BMJ 1999; 318 doi: https://doi.org/10.1136/bmj.318.7198.1578c (Published 12 June 1999) Cite this as: BMJ 1999;318:1578
  1. Richard Woodman
  1. London

    Thousands of patients on long NHS waiting lists could be treated quickly in private hospitals if the two sectors collaborated instead of viewing each other with suspicion and barely suppressed hostility, according to a report from the free market Adam Smith Institute.

    The report, by Nick Bosanquet, of Imperial College, London, said: “At present, there is underoccupation in private hospitals, with occupancy rates at 50% or less. The NHS would be able to buy treatment quickly for at least another 100 000 patients a year.” Urging the NHS to move to a system of managed pluralism, the report suggested that the benefits of this model have already been shown in other areas, such as the long term care of elderly people.

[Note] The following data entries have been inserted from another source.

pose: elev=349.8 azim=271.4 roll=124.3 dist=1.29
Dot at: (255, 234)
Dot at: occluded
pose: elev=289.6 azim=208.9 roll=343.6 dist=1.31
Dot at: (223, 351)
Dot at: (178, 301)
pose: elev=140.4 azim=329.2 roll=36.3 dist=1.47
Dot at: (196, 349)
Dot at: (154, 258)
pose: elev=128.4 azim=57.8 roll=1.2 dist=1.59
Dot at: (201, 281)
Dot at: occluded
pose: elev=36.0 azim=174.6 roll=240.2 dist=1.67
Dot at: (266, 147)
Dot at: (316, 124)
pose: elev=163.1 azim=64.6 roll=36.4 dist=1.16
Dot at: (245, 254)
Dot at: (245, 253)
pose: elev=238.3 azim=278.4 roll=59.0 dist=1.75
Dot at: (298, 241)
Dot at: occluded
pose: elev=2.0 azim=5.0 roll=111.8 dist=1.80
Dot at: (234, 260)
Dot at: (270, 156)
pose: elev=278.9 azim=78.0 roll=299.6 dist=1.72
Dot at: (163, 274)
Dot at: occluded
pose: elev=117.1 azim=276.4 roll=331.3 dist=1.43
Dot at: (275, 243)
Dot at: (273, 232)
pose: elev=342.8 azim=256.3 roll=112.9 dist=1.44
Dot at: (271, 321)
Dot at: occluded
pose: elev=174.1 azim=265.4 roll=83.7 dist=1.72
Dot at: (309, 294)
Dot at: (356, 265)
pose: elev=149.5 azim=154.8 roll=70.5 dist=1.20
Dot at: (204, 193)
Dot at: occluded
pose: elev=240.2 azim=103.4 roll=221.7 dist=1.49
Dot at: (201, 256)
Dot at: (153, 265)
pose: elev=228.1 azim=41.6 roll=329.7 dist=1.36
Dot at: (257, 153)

    Professor Bosanquet argued that the model of greater cooperation between the public and private health sectors could also remedy the United Kingdom's poor international standing in services for cancer and heart disease. In the case of cancer, he cited the example of the successful development of new systems for improving information about cancer care by Salick, the US healthcare subsidiary of the pharmaceutical company Zeneca. In heart disease the benefit of public-private partnership was illustrated by projects in smoking cessation which were proving very successful in the United States because of the rapid spread of innovative treatments. In contrast, the more centralised UK approach was likely to achieve quite slow results, argued the report.

    The report suggested that the treatment of severe mental illness would also improve if the NHS stopped using the private sector simply as a safety valve and began contracting on a longer term basis for places of clearly defined quality: “The covert competition with the private sector has disturbed NHS priorities and made it more difficult to achieve its goal of concentrating resources on people in health need…. The NHS actually performs best when it comes closest to the pluralistic model, with specific targets and clear personal responsibility for achieving them.”

    A Successful National Health Service is available from the Adam Smith Institute, price £14.